To review the antimicrobial activity, pharmacokinetics, clinical efficacy, and tolerability of cefdinir, an expanded-spectrum oral cephalosporin. Literature was identified by a MEDLINE search (January 1983-November 1999) of the medical literature, review of English-language literature and bibliographies of these articles, and product information. Clinical efficacy data were selected from all published trials mentioning cefdinir. Additional information concerning in vitro susceptibility, safety, chemistry, and pharmacokinetic profile of cefdinir was also reviewed.
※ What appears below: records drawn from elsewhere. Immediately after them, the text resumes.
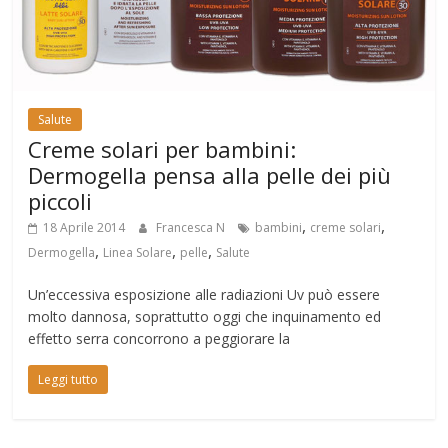
Salute
Creme solari per bambini:
Dermogella pensa alla pelle dei più
piccoli
,
,
18 Aprile 2014
Francesca N
bambini
creme solari
,
,
,
Dermogella
Linea Solare
pelle
Salute
Un’eccessiva esposizione alle radiazioni Uv può essere
molto dannosa, soprattutto oggi che inquinamento ed
effetto serra concorrono a peggiorare la
Leggi tutto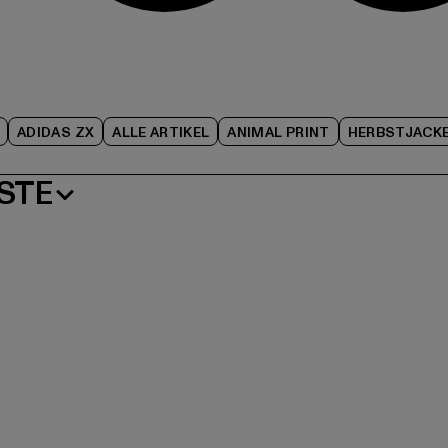
ADIDAS ZX
ALLE ARTIKEL
ANIMAL PRINT
HERBSTJACK
STE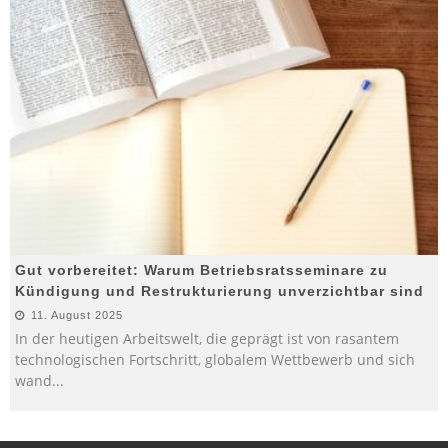
Gut vorbereitet: Warum Betriebsratsseminare zu
Kündigung und Restrukturierung unverzichtbar sind
11. August 2025
In der heutigen Arbeitswelt, die geprägt ist von rasantem
technologischen Fortschritt, globalem Wettbewerb und sich
wand
...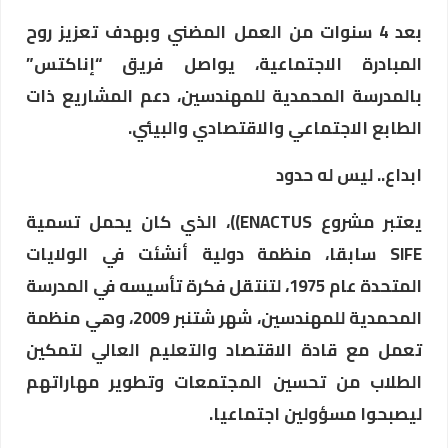
بعد 4 سنوات من العمل المضني وبهدف تعزيز روح
المبادرة الاجتماعية، يواصل فريق “إناكتس”
بالمدرسة المحمدية للمهندسين، دعم المشاريع ذات
الطابع الاجتماعي والاقتصادي والبيئي.
ابداع.. ليس له حدود
يعتبر مشروع ENACTUS))، الذي كان يحمل تسمية
SIFE سابقا، منظمة دولية أنشئت في الولايات
المتحدة عام 1975، لتنتقل فكرة تأسيسه في المدرسة
المحمدية للمهندسين، شهر شتنبر 2009، وهي منظمة
تعمل مع قادة الاقتصاد والتعليم العالي لتمكين
الطلاب من تحسين المجتمعات وتطوير مهاراتهم
ليصبحوا مسؤولين اجتماعيا.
Cefdinir, an oral expanded-spectrum cephalosporin, has a broad spectrum of activity against many gram-negative and -positive aerobic organisms, including Streptococcus pneumoniae, Staphylococcus aureus, Streptococcus pyogenes, Haemophilus influenzae, and Moraxella catarrhalis. Cefdinir is stable to hydrolysis by many common beta-lactamases. Cefdinir is rapidly absorbed from the gastrointestinal tract and is primarily eliminated via renal clearance of unchanged drug. The terminal disposition half-life of cefdinir is approximately 1.5 hours. Efficacy has been demonstrated in a number of clinical trials in adults and children with upper and lower respiratory tract infections (e.g., pharyngitis, sinusitis, acute otitis media, acute bronchitis, acute exacerbation of chronic bronchitis, community-acquired pneumonia) and skin and skin-structure infections. The adverse event profile is similar to that of comparator agents. Cefdinir is a second-line alternative to first-line antimicrobial agents, with convenient once- or twice-daily dosing in the treatment of upper and lower respiratory tract infections and skin and skin-structure infections. Similar to other oral expanded-spectrum cephalosporins, cefdinir has activity against common pathogens of the respiratory tract and skin and is stable in the presence of many beta-lactamases. The clinical choice of an oral expanded-spectrum cephalosporin will be based on patient acceptance, frequency of administration, and cost.